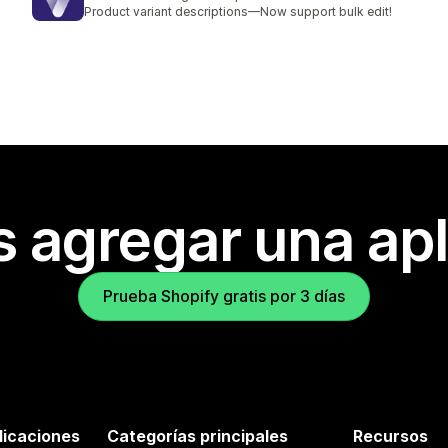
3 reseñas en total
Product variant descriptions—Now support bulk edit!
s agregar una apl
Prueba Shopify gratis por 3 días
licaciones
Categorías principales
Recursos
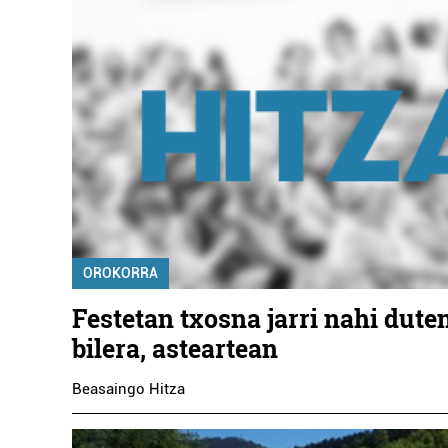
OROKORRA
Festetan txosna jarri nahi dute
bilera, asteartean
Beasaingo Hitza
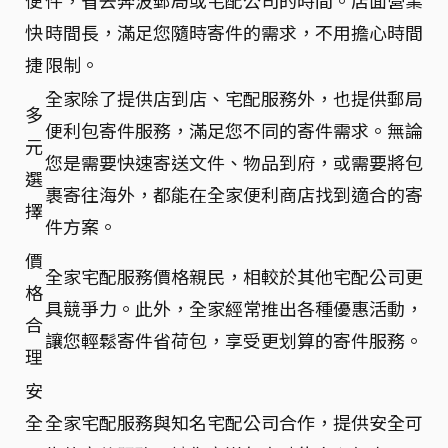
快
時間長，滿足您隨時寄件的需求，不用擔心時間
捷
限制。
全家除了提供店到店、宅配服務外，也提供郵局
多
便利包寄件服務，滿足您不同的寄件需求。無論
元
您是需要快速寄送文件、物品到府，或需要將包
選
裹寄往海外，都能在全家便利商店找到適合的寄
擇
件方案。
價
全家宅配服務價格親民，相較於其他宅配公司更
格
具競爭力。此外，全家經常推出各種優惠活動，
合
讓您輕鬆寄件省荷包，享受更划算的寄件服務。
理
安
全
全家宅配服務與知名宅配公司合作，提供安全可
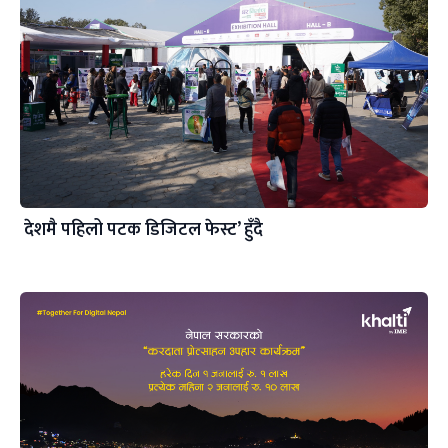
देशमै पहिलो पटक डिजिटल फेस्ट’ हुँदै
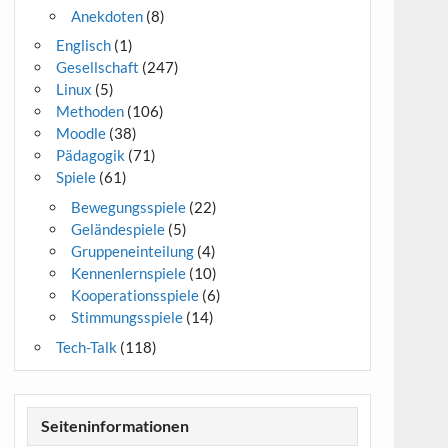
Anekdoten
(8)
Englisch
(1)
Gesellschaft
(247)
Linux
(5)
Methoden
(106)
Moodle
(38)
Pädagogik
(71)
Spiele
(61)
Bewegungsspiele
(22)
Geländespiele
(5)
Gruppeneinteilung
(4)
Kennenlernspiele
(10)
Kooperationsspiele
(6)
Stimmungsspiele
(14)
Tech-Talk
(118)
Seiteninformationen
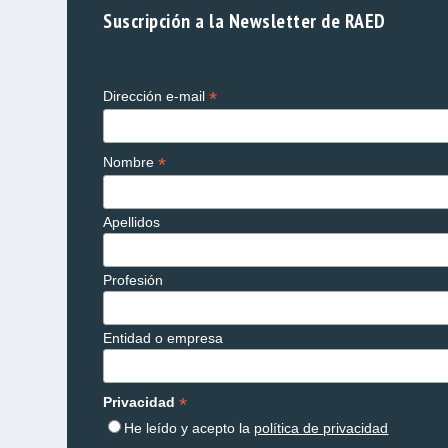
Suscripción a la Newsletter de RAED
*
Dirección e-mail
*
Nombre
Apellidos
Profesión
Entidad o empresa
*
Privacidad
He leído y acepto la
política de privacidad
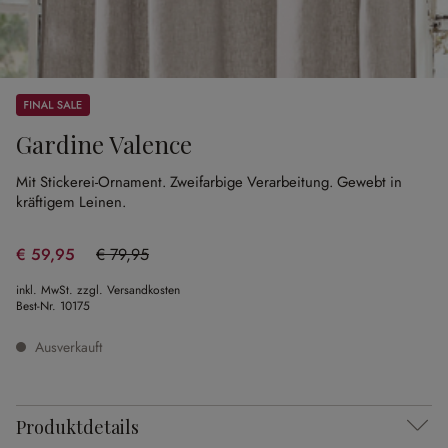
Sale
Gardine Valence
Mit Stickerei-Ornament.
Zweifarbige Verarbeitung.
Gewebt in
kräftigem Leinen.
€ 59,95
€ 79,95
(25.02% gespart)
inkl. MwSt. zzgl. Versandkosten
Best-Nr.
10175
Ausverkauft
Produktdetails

==

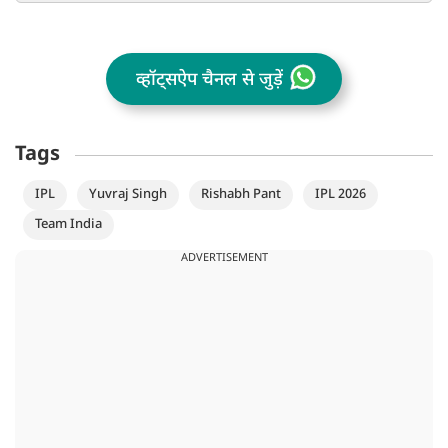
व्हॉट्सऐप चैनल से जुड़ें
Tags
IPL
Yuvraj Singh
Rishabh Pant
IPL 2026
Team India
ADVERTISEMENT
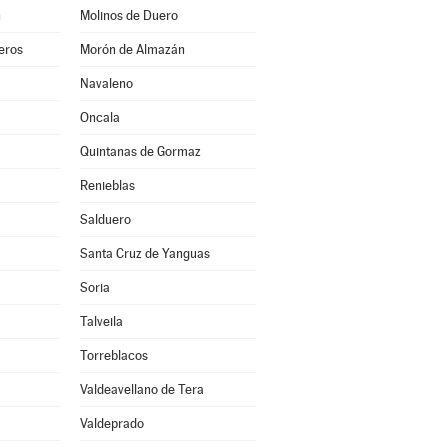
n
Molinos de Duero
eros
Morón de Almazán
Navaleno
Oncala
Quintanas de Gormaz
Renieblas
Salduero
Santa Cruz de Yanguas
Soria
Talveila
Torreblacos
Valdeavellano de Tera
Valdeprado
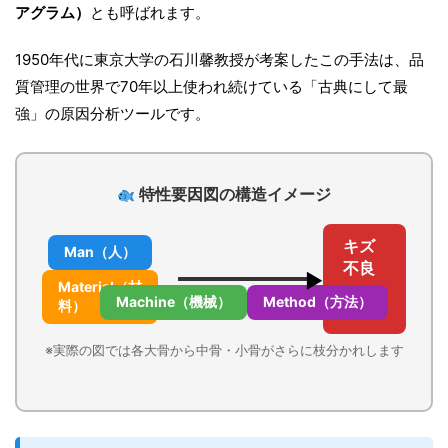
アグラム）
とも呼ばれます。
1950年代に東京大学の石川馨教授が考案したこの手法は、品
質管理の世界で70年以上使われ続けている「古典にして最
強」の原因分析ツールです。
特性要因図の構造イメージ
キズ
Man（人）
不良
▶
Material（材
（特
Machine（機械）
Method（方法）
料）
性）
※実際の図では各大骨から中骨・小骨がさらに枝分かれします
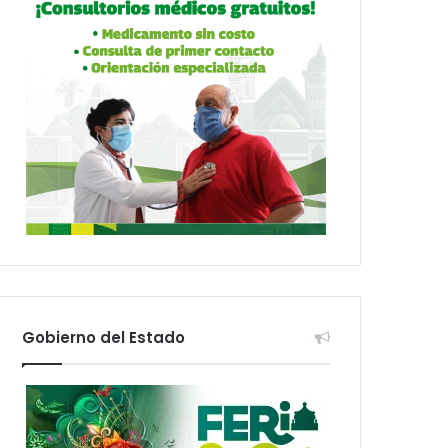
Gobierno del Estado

* * *

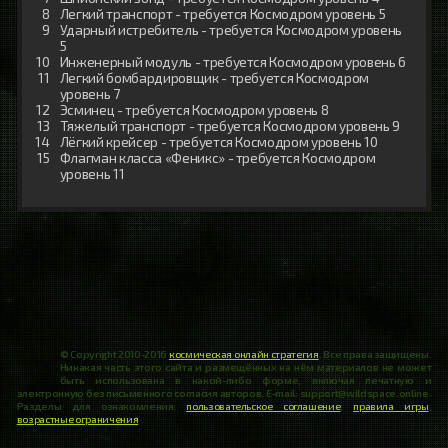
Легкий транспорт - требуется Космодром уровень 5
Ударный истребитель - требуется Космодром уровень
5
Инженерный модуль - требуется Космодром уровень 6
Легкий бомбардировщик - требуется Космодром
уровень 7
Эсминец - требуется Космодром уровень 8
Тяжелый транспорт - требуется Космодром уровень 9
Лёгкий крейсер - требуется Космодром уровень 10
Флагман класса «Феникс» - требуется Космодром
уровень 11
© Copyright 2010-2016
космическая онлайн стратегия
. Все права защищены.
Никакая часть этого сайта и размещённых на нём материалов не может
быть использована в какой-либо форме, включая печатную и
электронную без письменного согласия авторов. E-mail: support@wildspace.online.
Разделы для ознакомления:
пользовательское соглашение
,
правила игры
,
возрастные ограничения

__What the exercise asks__
Go to the line above that has "política de privacidad" and copy exactly from there down to the line that has "Produktdetails", both included. Leave the pictures out.

__Your solution__
política de privacidad
Sale
Gardine Valence
Mit Stickerei-Ornament.
Zweifarbige Verarbeitung.
Gewebt in
kräftigem Leinen.
€ 59,95
€ 79,95
(25.02% gespart)
inkl. MwSt. zzgl. Versandkosten
Best-Nr.
10175
Ausverkauft
Produktdetails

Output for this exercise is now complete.